What was the Black Death? The most common explanation for the epidemic is bubonic plague, a disease passed to people by rodents. Historically, plague had been confined to populations of rats in isolated mountain regions, one in South Asia and the other in East Africa. When human activities like war and trade disturbed these ancient reservoirs, the plague escaped its natural confines. The devastating Justinian’s Plague that hit the Mediterranean in
A.D.
542 was likely bubonic, imported by Roman soldiers returning from Ethiopia. The Roman Empire never recovered, and European power shifted north; a century later, Islam became the predominant civilization of the eastern Mediterranean. The World Health Organization calls this the first plague pandemic. The Black Death was the beginning of the second. In all, that second pandemic lasted over three hundred years. Plague returned several times in the 1500s, struck London in the Great Plague of 1664–66, and finally sputtered out in the 1750s.
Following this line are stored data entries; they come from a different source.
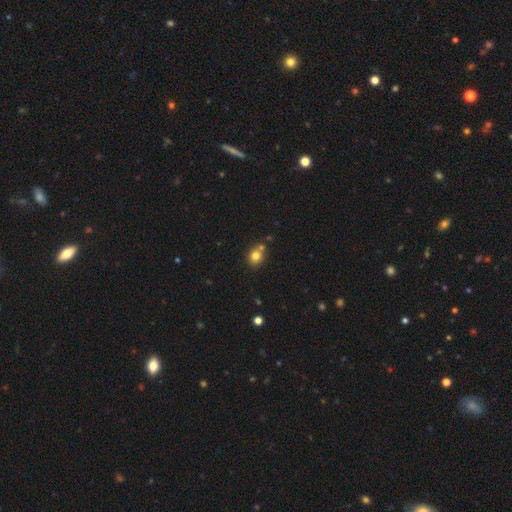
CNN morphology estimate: smooth_or_featured: smooth (p=0.79) [alt: star or artifact p=0.12]
how_rounded: round (p=0.70) [alt: in between p=0.29]
merging: none (p=0.63) [alt: merger p=0.21]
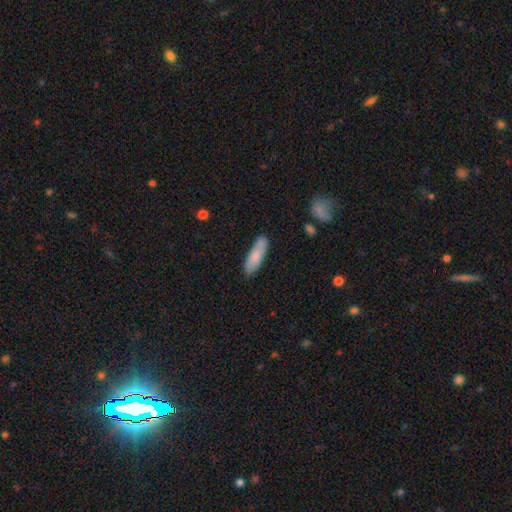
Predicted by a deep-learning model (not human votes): Smooth or featured?
  - smooth: 81% *
  - featured or disk: 13%
  - star or artifact: 6%
How rounded?
  - cigar-shaped: 54% *
  - in between: 45%
  - round: 2%
Merging?
  - none: 82% *
  - minor disturbance: 13%
  - merger: 2%
  - major disturbance: 2%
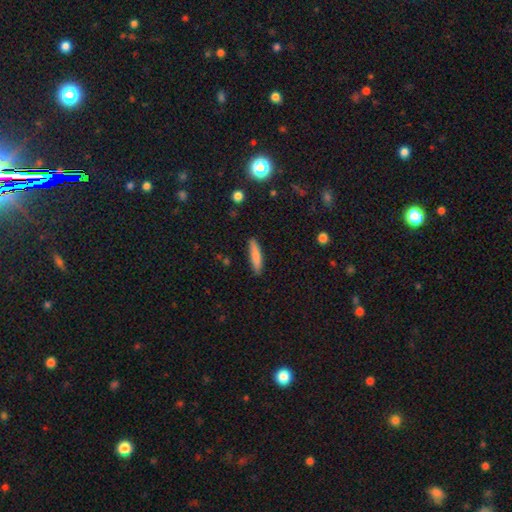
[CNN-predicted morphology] Smooth or featured: smooth — 79% (featured or disk — 15%)
How rounded: cigar-shaped — 84% (in between — 15%)
Merging: none — 88% (minor disturbance — 9%)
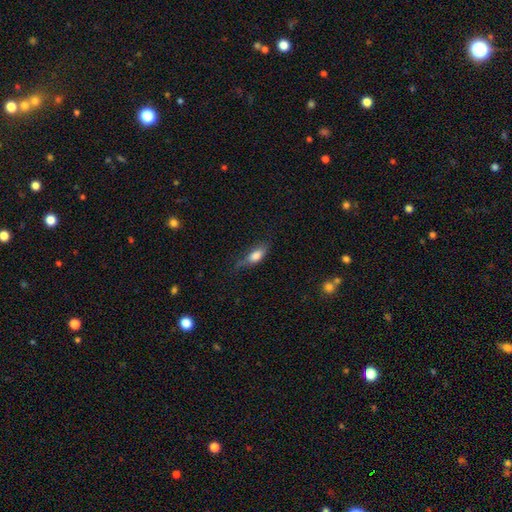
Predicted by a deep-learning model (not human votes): A smooth galaxy with no disk features (76%) that is in between round and cigar-shaped (76%). Merging: none (53%).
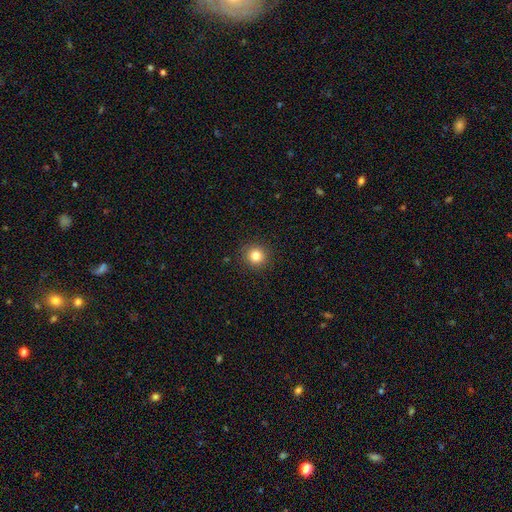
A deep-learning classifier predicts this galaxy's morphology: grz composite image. It shows a smooth galaxy with no disk features (83%) that is round (94%). Merging: none (92%).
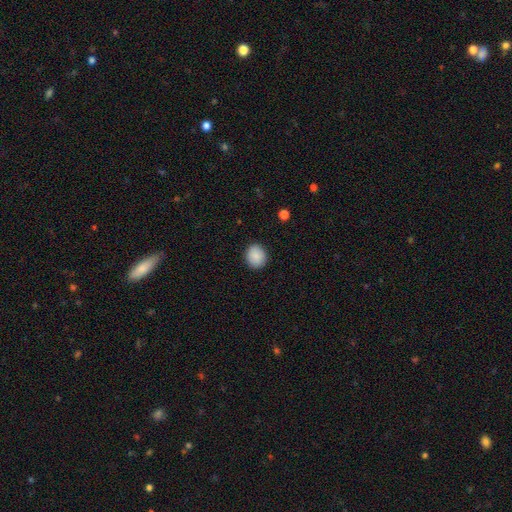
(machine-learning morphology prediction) Smooth or featured? Predicted: smooth (p=0.88). How rounded? Predicted: round (p=0.71). Merging? Predicted: none (p=0.89).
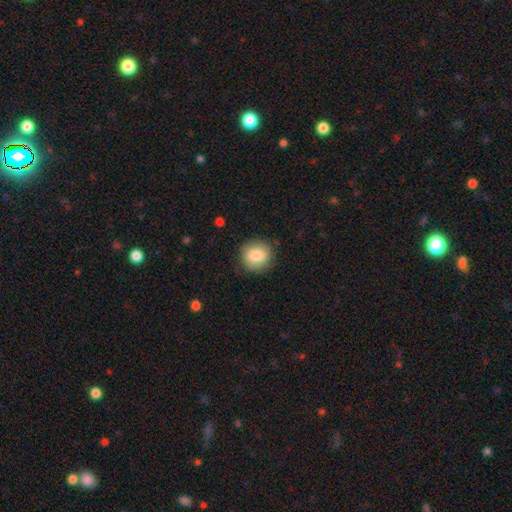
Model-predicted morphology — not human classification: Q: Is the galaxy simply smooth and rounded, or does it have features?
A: smooth — 83%.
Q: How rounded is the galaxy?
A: round — 89%.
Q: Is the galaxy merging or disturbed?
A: none — 86%.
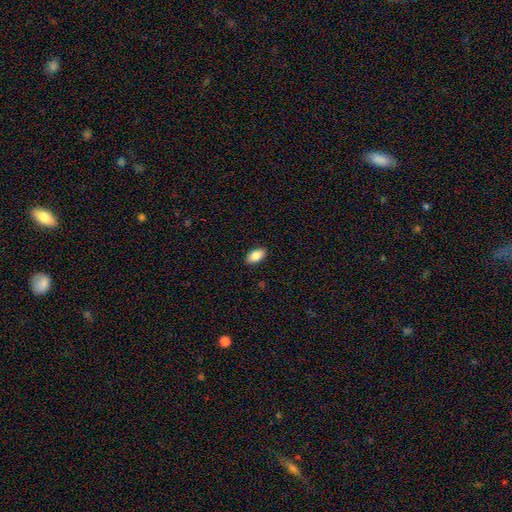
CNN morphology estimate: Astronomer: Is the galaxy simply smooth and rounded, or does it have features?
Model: smooth — 86%.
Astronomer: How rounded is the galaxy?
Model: in between — 92%.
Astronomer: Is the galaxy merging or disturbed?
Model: none — 89%.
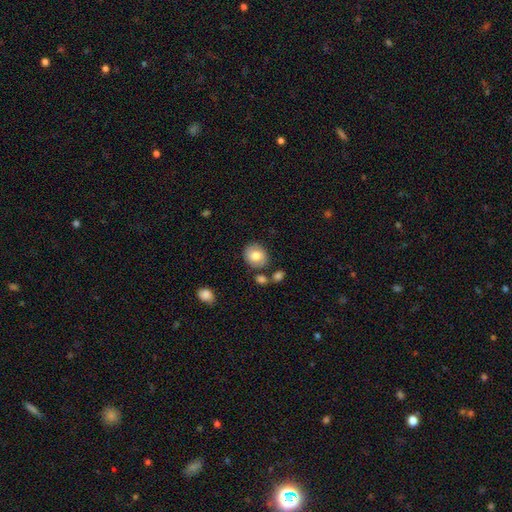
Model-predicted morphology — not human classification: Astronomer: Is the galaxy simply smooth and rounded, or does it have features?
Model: smooth — 78%.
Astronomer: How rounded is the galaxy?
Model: round — 71%.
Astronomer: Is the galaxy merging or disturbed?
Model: none — 77%.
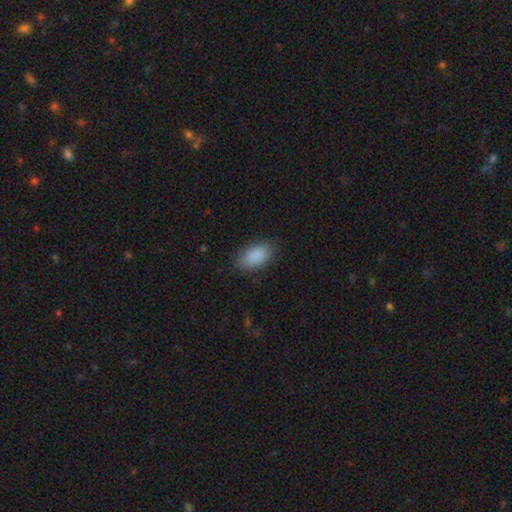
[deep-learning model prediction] Smooth or featured? Predicted: smooth (p=0.89). How rounded? Predicted: in between (p=0.93). Merging? Predicted: none (p=0.85).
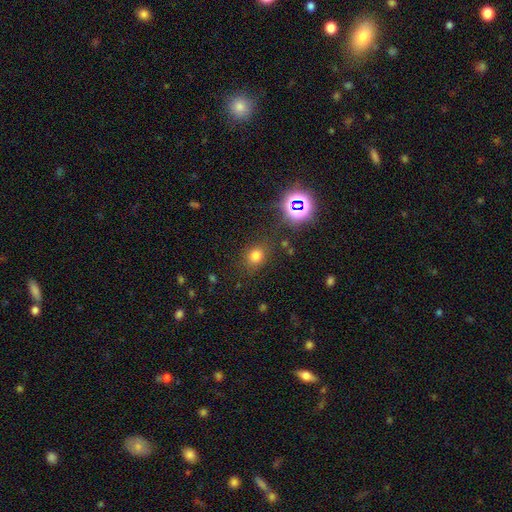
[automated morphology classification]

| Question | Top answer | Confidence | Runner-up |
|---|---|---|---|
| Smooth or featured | smooth | 71% | star or artifact (22%) |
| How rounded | round | 64% | in between (35%) |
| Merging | none | 79% | minor disturbance (12%) |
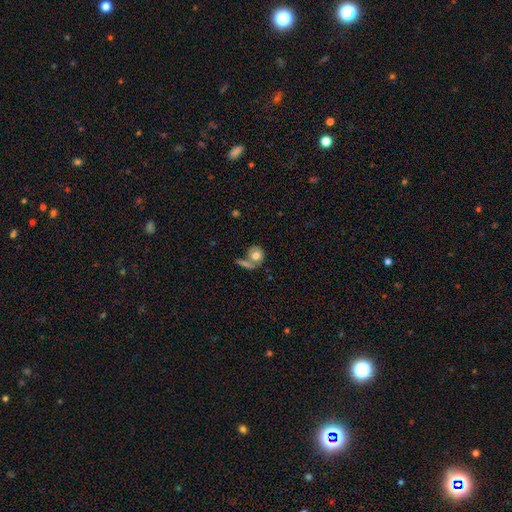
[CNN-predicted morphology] smooth 71%, featured or disk 21%, star or artifact 8%. Down the decision tree: how rounded — round (74%); merging — none (51%).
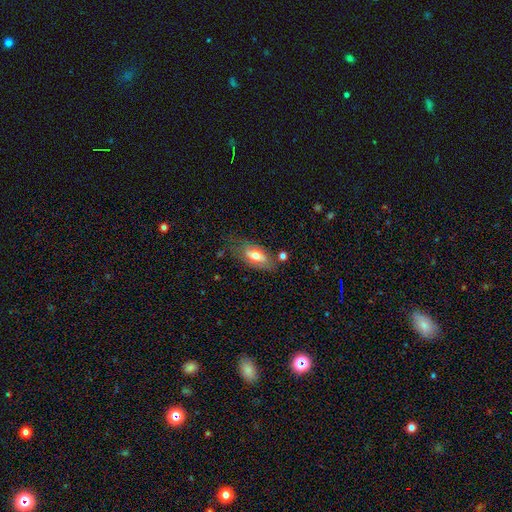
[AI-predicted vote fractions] smooth-or-featured: smooth: 54% | featured or disk: 39% | star or artifact: 7%
  how-rounded: in between: 86% | cigar-shaped: 10% | round: 4%
  merging: none: 61% | minor disturbance: 23% | major disturbance: 10% | merger: 6%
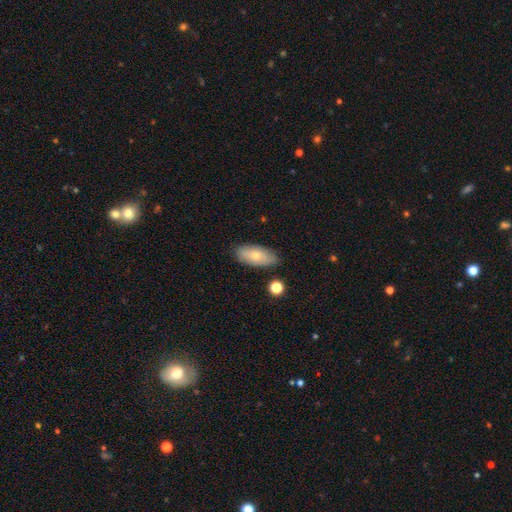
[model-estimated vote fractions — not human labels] Q: Smooth or featured?
A: smooth (69%); runner-up: featured or disk (24%)
Q: How rounded?
A: in between (86%); runner-up: cigar-shaped (10%)
Q: Merging?
A: none (80%); runner-up: minor disturbance (15%)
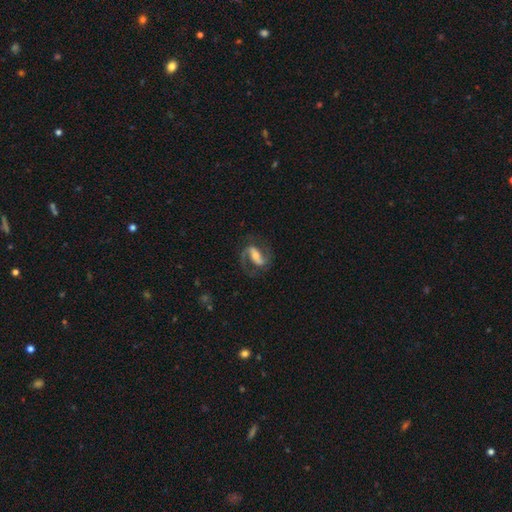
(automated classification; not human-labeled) Overall: featured or disk (82%). Edge-on disk: no (95%). Bar: strong (52%; weak 31%). Spiral arms: yes (94%). Spiral arm count: 2 (89%). Spiral winding: medium (53%; loose 30%). Bulge size: moderate (52%; small 34%). Merging: none (73%).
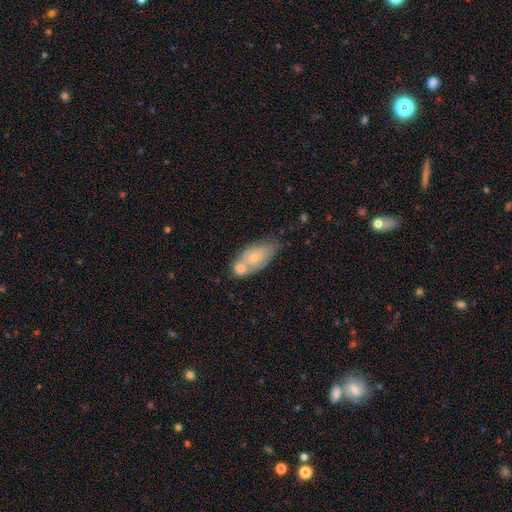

Plague is caused by a bacterium called
Yersinia
pestis,
named after the student of Pasteur who discovered it in 1894, Alexander Yersin. This microbe is a parasite that lives in fleas that live on rodents. These animals—fleas and rodents—are
vectors
(transmitters) of the disease. If an infected flea jumps from a rodent host and bites a person, it injects thousands of plague bacteria into the wound. They travel through the body’s lymph system to nodes in the groin and armpits, excreting toxins that kill human cells. As the body’s immune system tries to destroy the invaders, the skin blackens and the nodes swell into the disease’s characteristic buboes (from the Greek
boubon,
“groin,” thus the term “bubonic plague”). This isn’t the worst of it. Victims get feverish and suffer from vomiting, bouts of diarrhea, and respiratory distress before recovering or dying. If the bacteria migrate
to the lungs (pneumonic plague), death is virtually certain. A victim who breathes in
Yersinia pestis
from a bacteria-loaded cough can die within hours.